Les peintures de Garouste, essentiellement figuratives, font souvent référence à la Bible – qu’il a étudiée parallèlement à l’apprentissage de l’hébreu aux côtés des rabbins Marc-Alain Ouaknin et Philippe Haddad – mais également à l’horreur de la Shoah.

L’artiste a réalisé une œuvre à l’occasion de l’exposition, baptisée « Le Sablier ou l’âkédat d’Yitshak ».

Fils d’Henri Auguste Garouste, antisémite et pétainiste convaincu, coupable de spoliations pendant la guerre, Gérard Garouste a étudié à l’École nationale supérieure des beaux-arts. Il s’est converti au judaïsme. L’artiste a découvert la région du Chambon en septembre dernier et s’est intéressé à « l’école des Prophètes », groupe d’intellectuels juifs français réfugiés ici durant la Seconde Guerre mondiale.
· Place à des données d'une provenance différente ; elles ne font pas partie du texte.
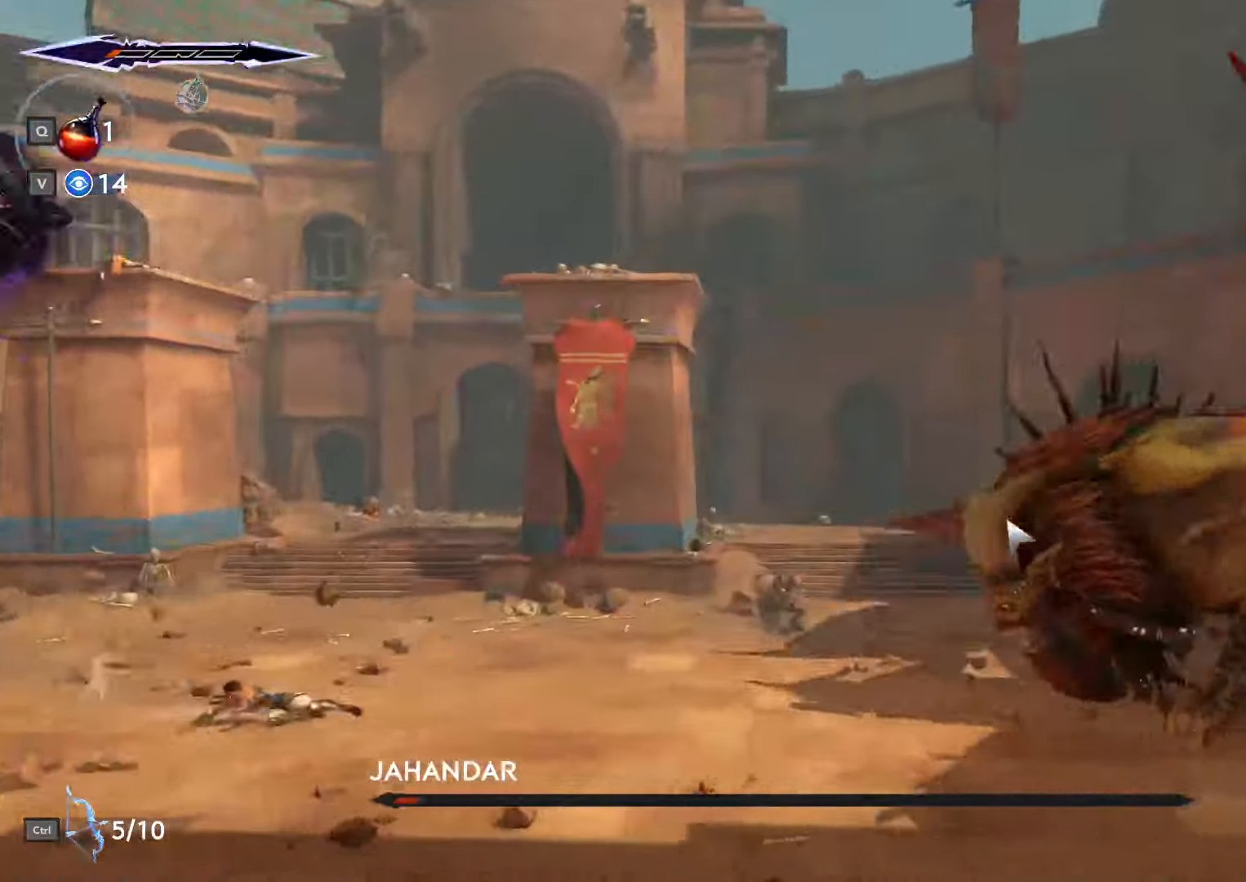
{"keys": ["d", "shift_l"], "mouse": [], "events": []}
La commune – dont les habitants ont sauvé environ 5 000 Juifs pendant la guerre – a notamment caché le futur mathématicien Alexandre Grothendieck et l’écrivain André Chouraqui. C’est également là qu’est venu Albert Camus en 1942-1943 pour y faire soigner sa tuberculose. Il y a écrit le livre Le Malentendu et travaillé sur La Peste et L’Homme révolté.

Gérard Garouste, en 2018. (Crédits photo : Dezarts / Wikimedia / CC BY-SA 4.0)

Le lieu de mémoire où a lieu l’exposition de Gérard Garouste et commémorant l’acte d’héroïsme des habitants de l’époque a été inauguré en 2013.

Par l’évènement, Gérard Garouste entend faire passer un message, a-t-il expliqué à France Info : « Cette exposition s’adresse à l’Europe. Cette montée de l’extrême droite, ce populisme que l’on revoit partout, est à l’opposé de ce qu’il s’est passé au Chambon. Il faut résister. »

Une plaque commémorative du sauvetage des Juifs dans le village de Chambon-sur-Lignon. (Crédit photo : Wikipédia / CC BY-SA 4.0)

Chambon-sur-Lignon, surnommée la « montagne-refuge » par les historiens, est l’une des deux seules communes à avoir reçu collectivement en 1990 du gouvernement israélien le titre de « Juste parmi les nations » – avec celle de Nieuwlande, aux Pays-Bas. En mai dernier, elle a d’ailleurs accueilli les troisièmes « Journées des Justes », organisées par la LICRA.

Depuis 1990, le mémorial de Yad Vashem, à Jérusalem, rend hommage à la région du Chambon avec un jardin et une stèle.

Depuis 2006, Chambon-sur-Lignon est jumelée avec la commune de Meitar, située au nord-est de Beer Sheva, en Israël.